» **Extrait du document**
----

© Peuples Noirs Peuples Africains no. 25 (1982) 104-112



DE L'ECHANGE INEGAL

MALONGA Jean-Michel
NGANGA Ignace
NKOUNKOU Clotaire

Notre article portera sur l'ouvrage de Makhtar Diouf publié par Les Nouvelles Editions Africaines en 1977 et qui s'intitule « Echange inégal et ordre économique international ». Nous présenterons d'abord un résumé de l'ouvrage et ensuite nous dégagerons les réflexions qu'il a suscitées en nous.

Iere partie : Résumé de l'ouvrage.

L'échange inégal est un problème d'actualité ayant fait l'objet de discussions théoriques et d'ouvrages. Mais le problème n'a pas encore été résolu, d'où l'objet de ce livre qui se propose de ré-ouvrir le débat sur l'échange inégal.

L'échange inégal est le problème des termes de l'échange, c'est-à-dire du rapport de l'indice des prix à l'exportation à l'indice des prix à l'importation. La baisse de ce rapport exprime la détérioration des termes de l'échange subie par les pays d'Amérique latine, d'Afrique et d'Asie, gros importateurs de produits industriels et gros exportateurs des produits de base. Les débats reposent non sur l'existence du système mais sur les divergences d'interprétation et de proposition de solution. [PAGE 103]

A – Echange inégal. Commerce extérieur et développement économique.

I – Recensement des théories et des politiques

Pour l'économie néo-classique, le commerce international se caractérise par une division du travail avantageuse pour tous. L'échange inégal dans la théorie du commerce international n'est introduit que dans les années 50, notamment par l'économiste argentin Raul Prebisch qui constate dans « The economic development of Latin America » qu'après des années, certains pays continuent à s'appauvrir tandis que d'autres ne font que s'enrichir. L'échange inégal vient du fait que le progrès technique s'est propagé d'une manière inégale, d'où la division en centres industriels et pays périphériques spécialisés dans la production des matières de base. Le frein du développement est donc de nature structurelle. Prebisch recommande le modèle d'industrialisation de substitution d'importation.

----

» **Entrées de données**
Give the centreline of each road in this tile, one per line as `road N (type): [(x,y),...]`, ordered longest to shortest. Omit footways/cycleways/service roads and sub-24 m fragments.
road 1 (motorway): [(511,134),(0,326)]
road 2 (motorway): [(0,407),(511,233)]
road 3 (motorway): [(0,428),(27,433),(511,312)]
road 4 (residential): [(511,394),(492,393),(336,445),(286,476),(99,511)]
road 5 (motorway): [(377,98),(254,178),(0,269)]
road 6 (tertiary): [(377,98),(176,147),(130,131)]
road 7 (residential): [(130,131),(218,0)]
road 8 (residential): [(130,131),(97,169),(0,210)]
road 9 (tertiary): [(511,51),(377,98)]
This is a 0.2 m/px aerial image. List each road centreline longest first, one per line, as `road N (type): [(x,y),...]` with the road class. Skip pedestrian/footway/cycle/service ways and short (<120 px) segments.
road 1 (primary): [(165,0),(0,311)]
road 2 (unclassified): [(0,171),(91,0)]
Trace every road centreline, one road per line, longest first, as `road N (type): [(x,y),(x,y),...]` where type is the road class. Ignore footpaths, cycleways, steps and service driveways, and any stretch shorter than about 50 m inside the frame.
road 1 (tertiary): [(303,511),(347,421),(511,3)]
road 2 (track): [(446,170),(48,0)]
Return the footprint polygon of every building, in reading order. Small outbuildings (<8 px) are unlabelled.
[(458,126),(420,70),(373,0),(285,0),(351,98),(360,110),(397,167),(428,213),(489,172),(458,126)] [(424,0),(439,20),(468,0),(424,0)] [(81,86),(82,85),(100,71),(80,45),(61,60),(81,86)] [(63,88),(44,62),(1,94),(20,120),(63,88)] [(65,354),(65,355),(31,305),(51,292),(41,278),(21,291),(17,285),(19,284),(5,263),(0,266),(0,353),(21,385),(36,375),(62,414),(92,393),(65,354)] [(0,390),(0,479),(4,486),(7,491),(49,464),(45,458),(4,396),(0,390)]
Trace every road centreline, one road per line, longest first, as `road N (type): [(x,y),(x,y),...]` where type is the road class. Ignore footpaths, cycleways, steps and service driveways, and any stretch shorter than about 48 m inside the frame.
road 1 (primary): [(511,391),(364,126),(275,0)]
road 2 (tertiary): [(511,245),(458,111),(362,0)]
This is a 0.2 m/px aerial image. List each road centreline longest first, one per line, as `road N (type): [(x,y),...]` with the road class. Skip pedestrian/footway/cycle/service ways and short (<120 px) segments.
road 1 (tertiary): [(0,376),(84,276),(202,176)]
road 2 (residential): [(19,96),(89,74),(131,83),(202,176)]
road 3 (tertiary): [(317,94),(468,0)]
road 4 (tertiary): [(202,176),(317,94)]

----

» **Travaux à faire**
1: Recopiez le passage de l'extrait sur l'échange inégal qui commence par « Iere partie : Résumé » et se poursuit jusqu'à « et développement économique. ».
2: D'après l'extrait sur l'échange inégal, quel modèle Raul Prebisch recommande-t-il ?

» **Réponses par tâche**
1:
Iere partie : Résumé de l'ouvrage.

L'échange inégal est un problème d'actualité ayant fait l'objet de discussions théoriques et d'ouvrages. Mais le problème n'a pas encore été résolu, d'où l'objet de ce livre qui se propose de ré-ouvrir le débat sur l'échange inégal.

L'échange inégal est le problème des termes de l'échange, c'est-à-dire du rapport de l'indice des prix à l'exportation à l'indice des prix à l'importation. La baisse de ce rapport exprime la détérioration des termes de l'échange subie par les pays d'Amérique latine, d'Afrique et d'Asie, gros importateurs de produits industriels et gros exportateurs des produits de base. Les débats reposent non sur l'existence du système mais sur les divergences d'interprétation et de proposition de solution. [PAGE 103]

A – Echange inégal. Commerce extérieur et développement économique.

2: Le modèle d'industrialisation de substitution d'importation.